Here you'll find a true MCMC simulation of drawing binary weights to fit binarized MNIST data, using one fully connected layer, followed by softmax. A true MCMC simulation means using true (but slow) Bayesian optimization frameworks like PyMC3 and JAGS, not the approximation that you can find in the main page.

It's recommended to start with training on the truncated MNIST56 dataset.
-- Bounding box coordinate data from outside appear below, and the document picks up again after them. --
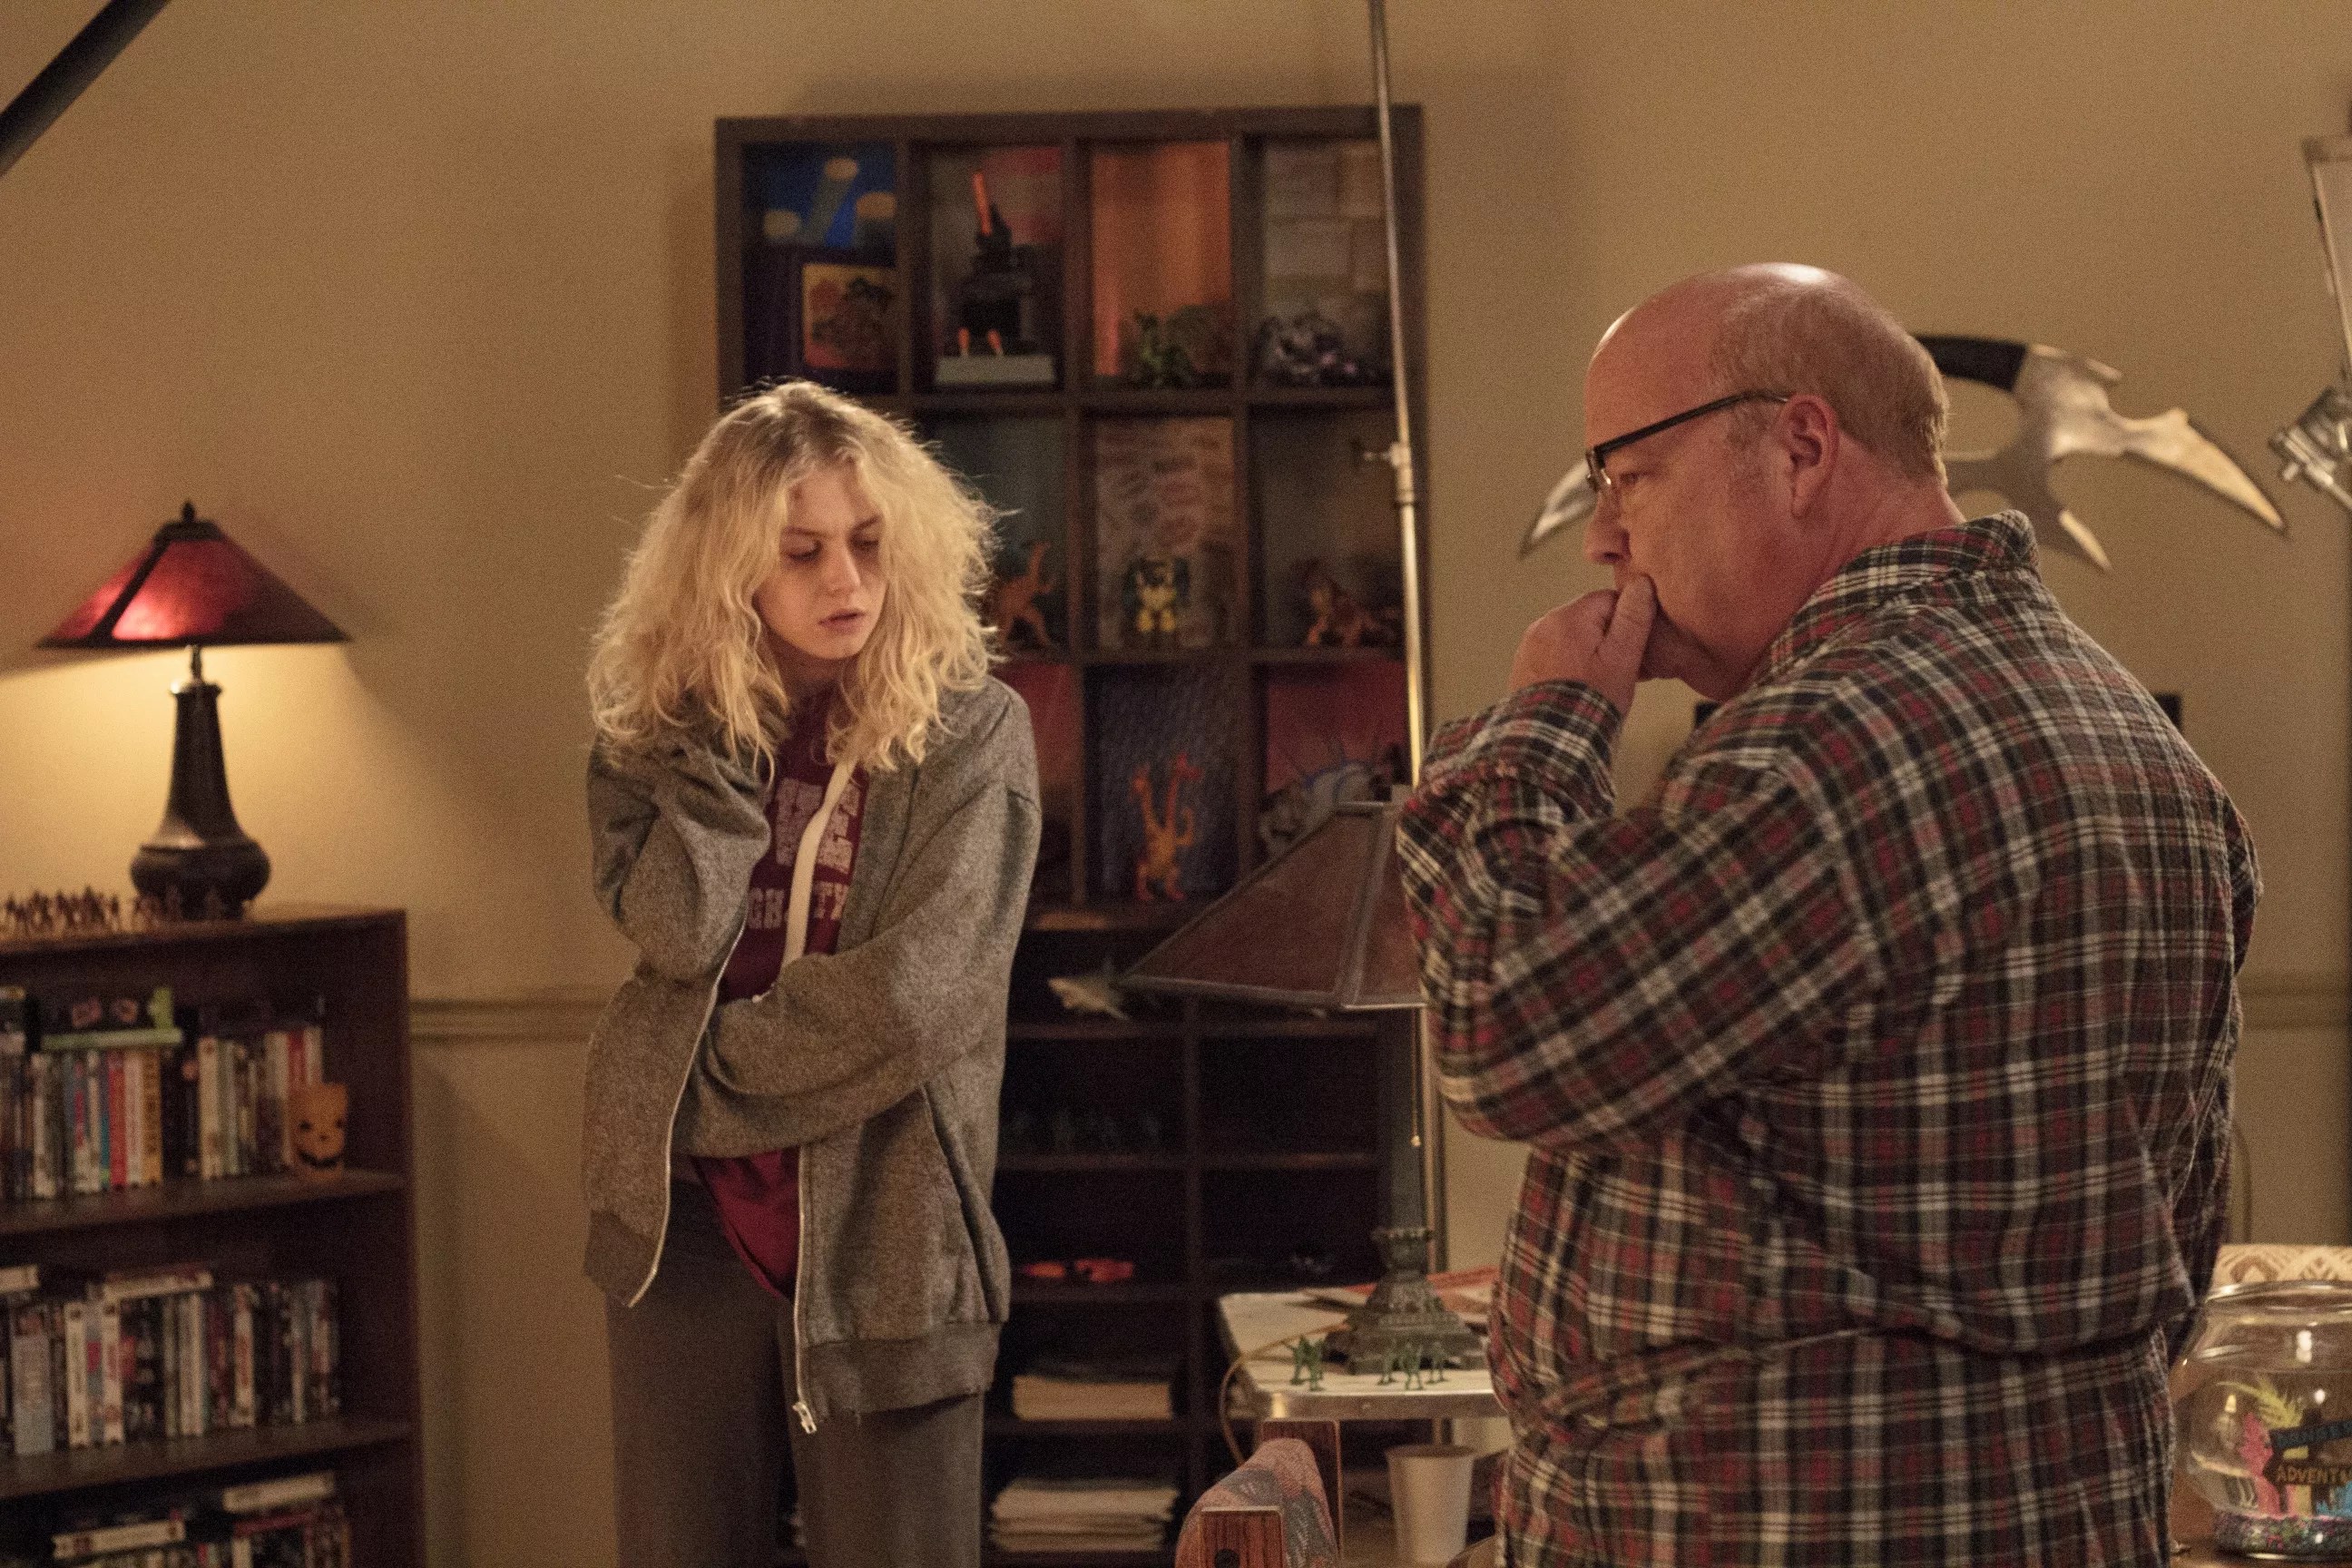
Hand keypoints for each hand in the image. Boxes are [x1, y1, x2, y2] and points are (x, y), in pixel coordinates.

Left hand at [1508, 576, 1654, 715]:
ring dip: (1591, 654)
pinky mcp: (1524, 666)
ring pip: (1574, 638)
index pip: (1609, 599)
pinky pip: (1556, 655)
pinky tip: (1581, 689)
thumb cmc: (1589, 702)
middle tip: (1623, 671)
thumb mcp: (1622, 658)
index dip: (1629, 623)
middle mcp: (1543, 625)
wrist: (1548, 742)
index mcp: (1568, 617)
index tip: (1636, 650)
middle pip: (1590, 618)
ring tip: (1601, 685)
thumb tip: (1642, 582)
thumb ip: (1633, 618)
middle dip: (1609, 640)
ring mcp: (1530, 646)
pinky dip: (1571, 667)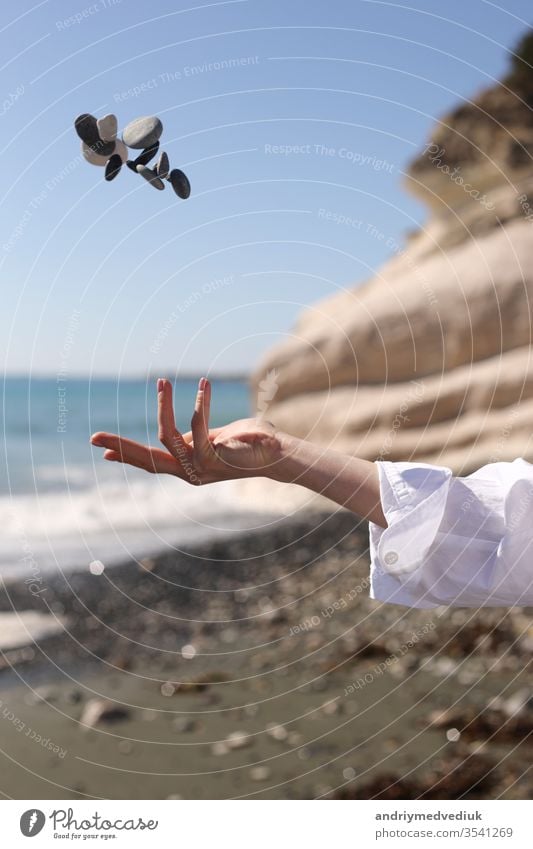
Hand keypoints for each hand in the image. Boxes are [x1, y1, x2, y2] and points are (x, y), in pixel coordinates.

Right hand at [90, 378, 283, 484]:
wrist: (280, 453)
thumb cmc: (250, 442)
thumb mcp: (212, 438)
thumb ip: (191, 437)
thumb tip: (170, 435)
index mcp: (187, 468)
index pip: (150, 463)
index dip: (127, 455)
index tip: (103, 452)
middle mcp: (190, 472)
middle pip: (146, 460)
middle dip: (120, 446)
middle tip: (93, 437)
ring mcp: (201, 467)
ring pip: (167, 436)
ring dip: (163, 406)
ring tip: (162, 380)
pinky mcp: (214, 458)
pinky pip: (197, 426)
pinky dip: (199, 403)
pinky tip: (204, 385)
Another reason to do this is that mnist56_pymc.py can be run in any Python, while the rest of the source code requires Python 3.6+.

Datasets

Dataset Overview Train/test images Image size Layer size One MCMC draw duration
MNIST Full MNIST dataset 60000/10000 28x28 784x10 ~7 min
MNIST56 A subset of MNIST dataset of digits 5 and 6 11339/1850 resized to 5x5 25x2 <1 sec

Convergence

As it can be seen, chains '0' and '2' are stuck in local minima while chain '1' continues exploring the binary weights space.

Prerequisites

  • PyMC3 (Python)

conda install -c conda-forge pymc3 theano pandas

  • JAGS (R)
sudo add-apt-repository ppa:marutter/rrutter
sudo apt-get update
sudo apt-get install r-cran-rjags

Inside R environment run install.packages("rjags").